- [Énoncé]: Renvoyez sans aucune modification les lignes de tous les enregistrements ci-dessous, en omettant les images.

- [Données extraites]:
::::::::

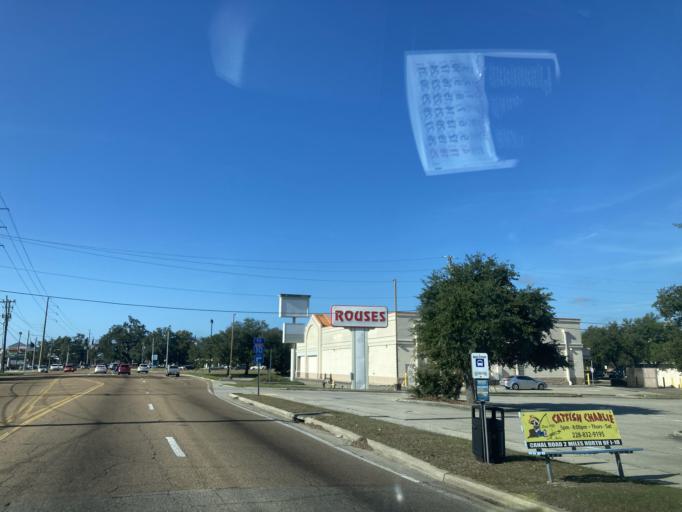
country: US
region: Mississippi
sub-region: Harrison County
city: West Gulfport
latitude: 30.3992
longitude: -89.0250
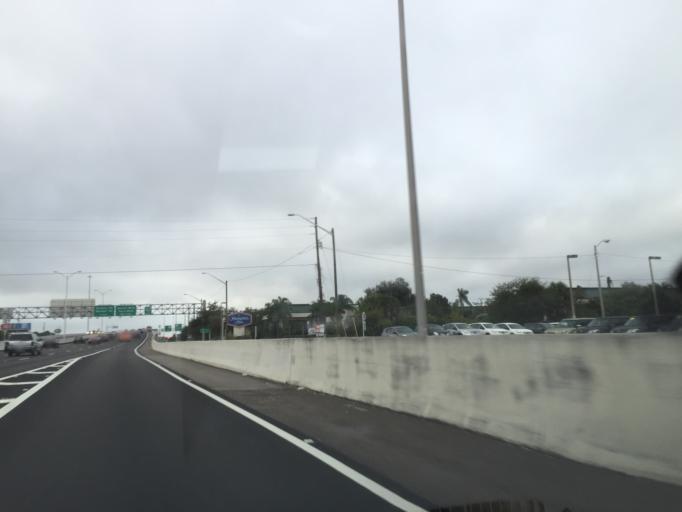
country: US
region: Florida
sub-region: Pinellas County
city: Safety Harbor
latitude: 27.9648
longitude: -82.7301
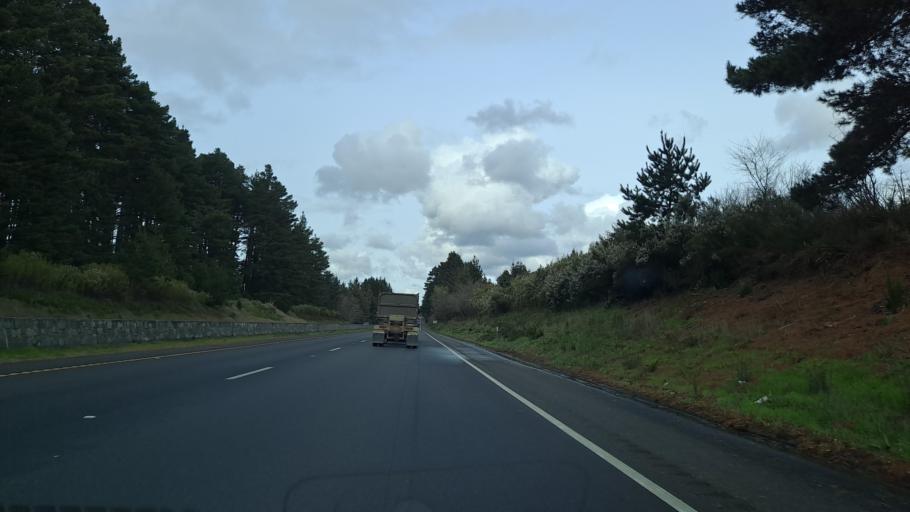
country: US
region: California
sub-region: Humboldt County
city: Fortuna
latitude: 40.6298
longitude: -124.2152
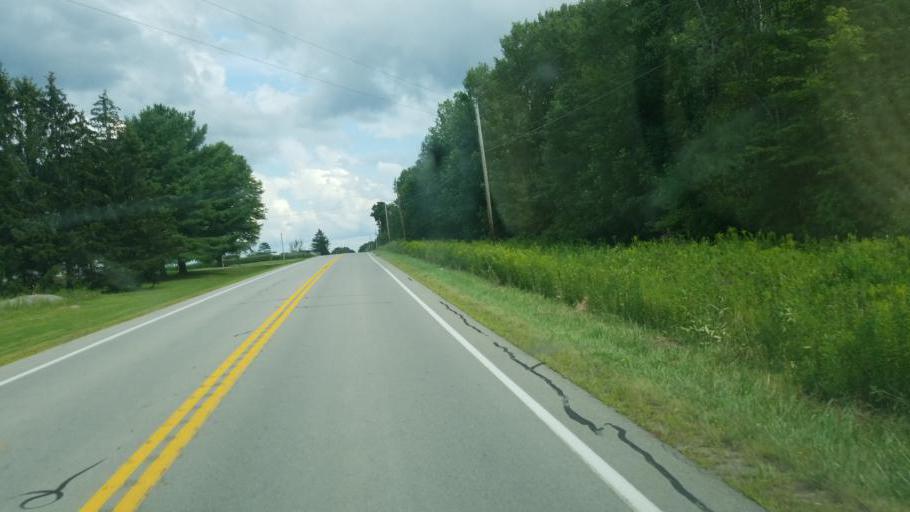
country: US
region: Pennsylvania
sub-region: Crawford County
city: Conneaut Lakeshore
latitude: 41.5697
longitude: -80.2656
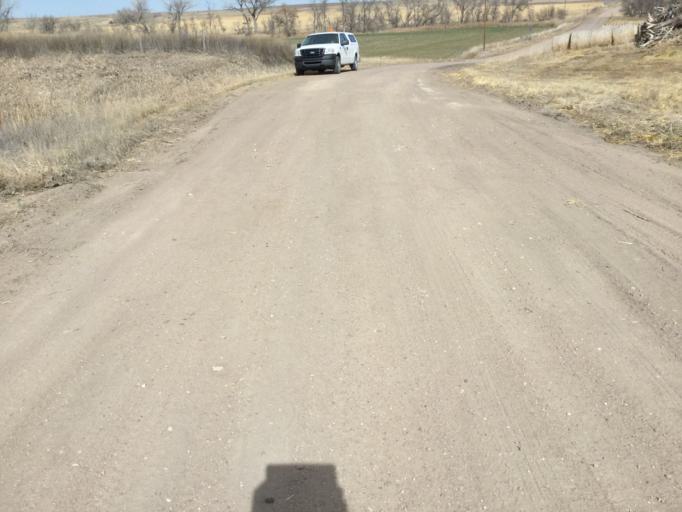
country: US
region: Kansas
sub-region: Rawlins County
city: Atwood
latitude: 39.8615
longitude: -100.9076
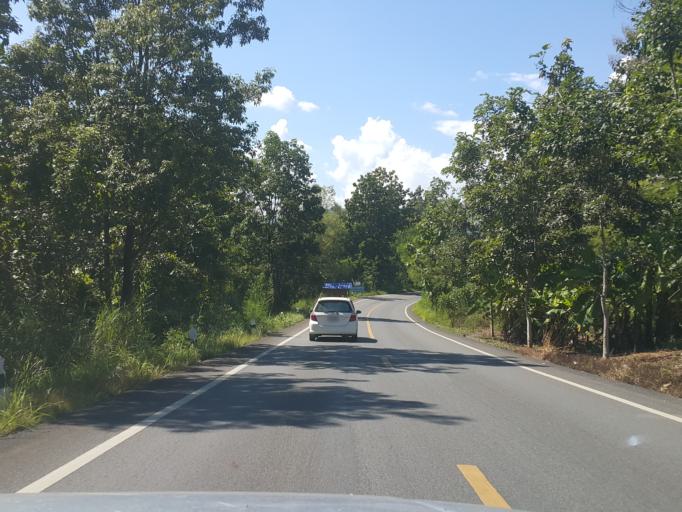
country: TH
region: Chiang Mai
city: Mae Taeng
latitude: 19.1641
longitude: 98.9345
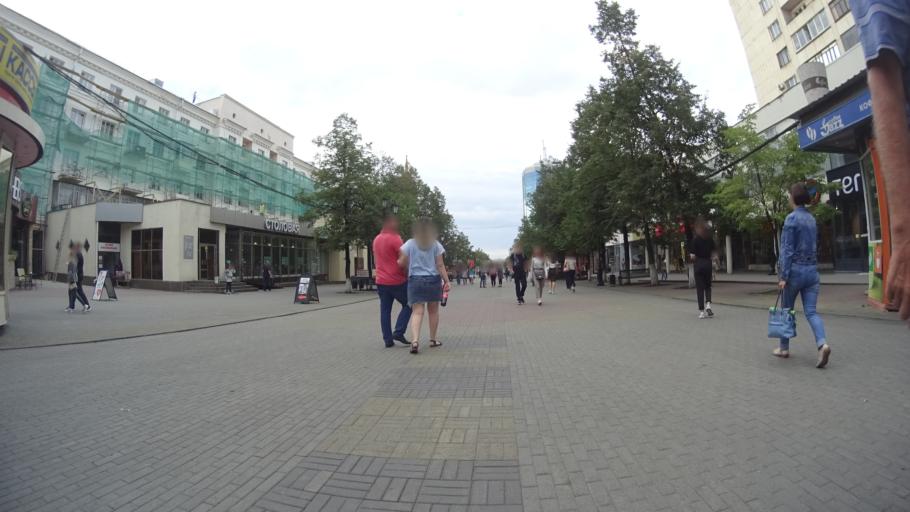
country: RU
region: Chelyabinsk
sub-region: Gorod Chelyabinsk
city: Chelyabinsk
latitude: 55.1616
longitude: 61.4008
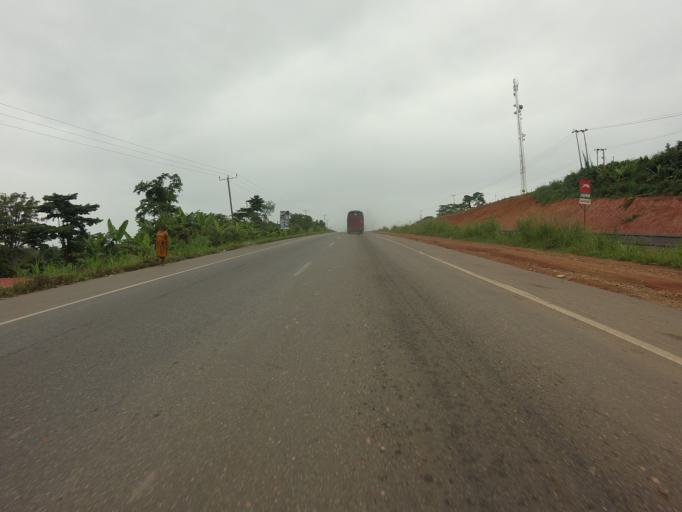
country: GH
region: Eastern
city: Suhum
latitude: 6.0481
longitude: -0.4607
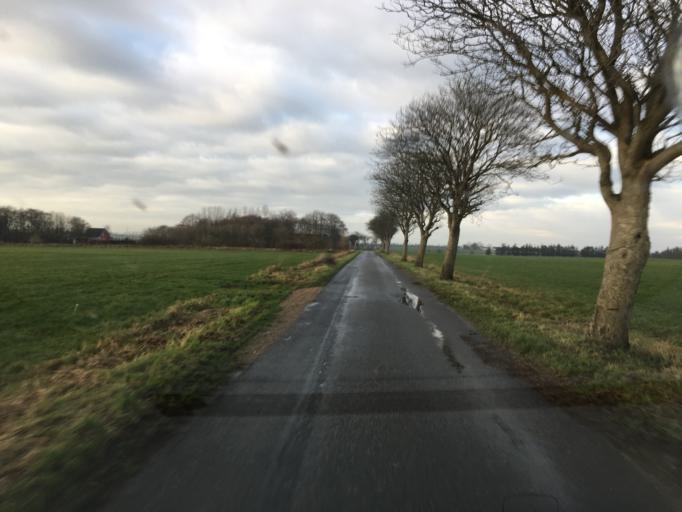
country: DK
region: South Denmark
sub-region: Tonder Kommune
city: Logumkloster
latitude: 55.1150
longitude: 8.8729
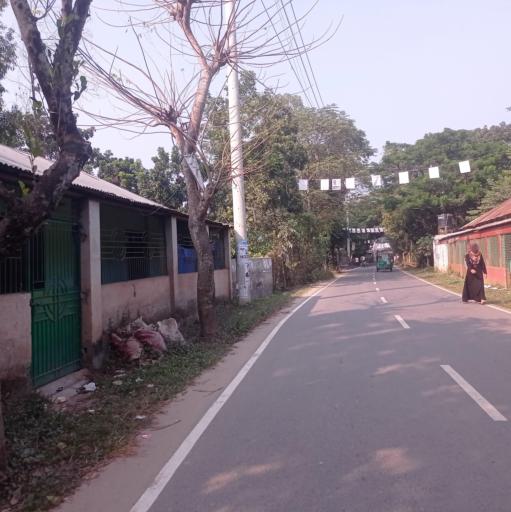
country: BD
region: Dhaka
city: Bhairab Bazar
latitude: 24.0379
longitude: 90.8320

::::::::

- [Corrigé]:
country: US
region: Mississippi
sub-region: Harrison County
city: West Gulfport
latitude: 30.3992
longitude: -89.0250
country: US
region: Florida
sub-region: Pinellas County
city: Safety Harbor
latitude: 27.9648
longitude: -82.7301
country: US
region: California
sub-region: Humboldt County
city: Fortuna
latitude: 40.6298
longitude: -124.2152
country: US
region: Pennsylvania
sub-region: Crawford County
city: Conneaut Lakeshore
latitude: 41.5697
longitude: -80.2656
country: US
region: Kansas
sub-region: Rawlins County
city: Atwood
latitude: 39.8615
longitude: -100.9076
country: TH
region: Chiang Mai
city: Mae Taeng
latitude: 19.1641
longitude: 98.9345
country: RU
region: Chelyabinsk
sub-region: Gorod Chelyabinsk
city: Chelyabinsk
latitude: 55.1616
longitude: 61.4008
country: GH
region: Eastern
city: Suhum
latitude: 6.0481
longitude: -0.4607
country: DK
region: South Denmark
sub-region: Tonder Kommune
city: Logumkloster
latitude: 55.1150
longitude: 8.8729
country: BD
region: Dhaka
city: Bhairab Bazar
latitude: 24.0379
longitude: 90.8320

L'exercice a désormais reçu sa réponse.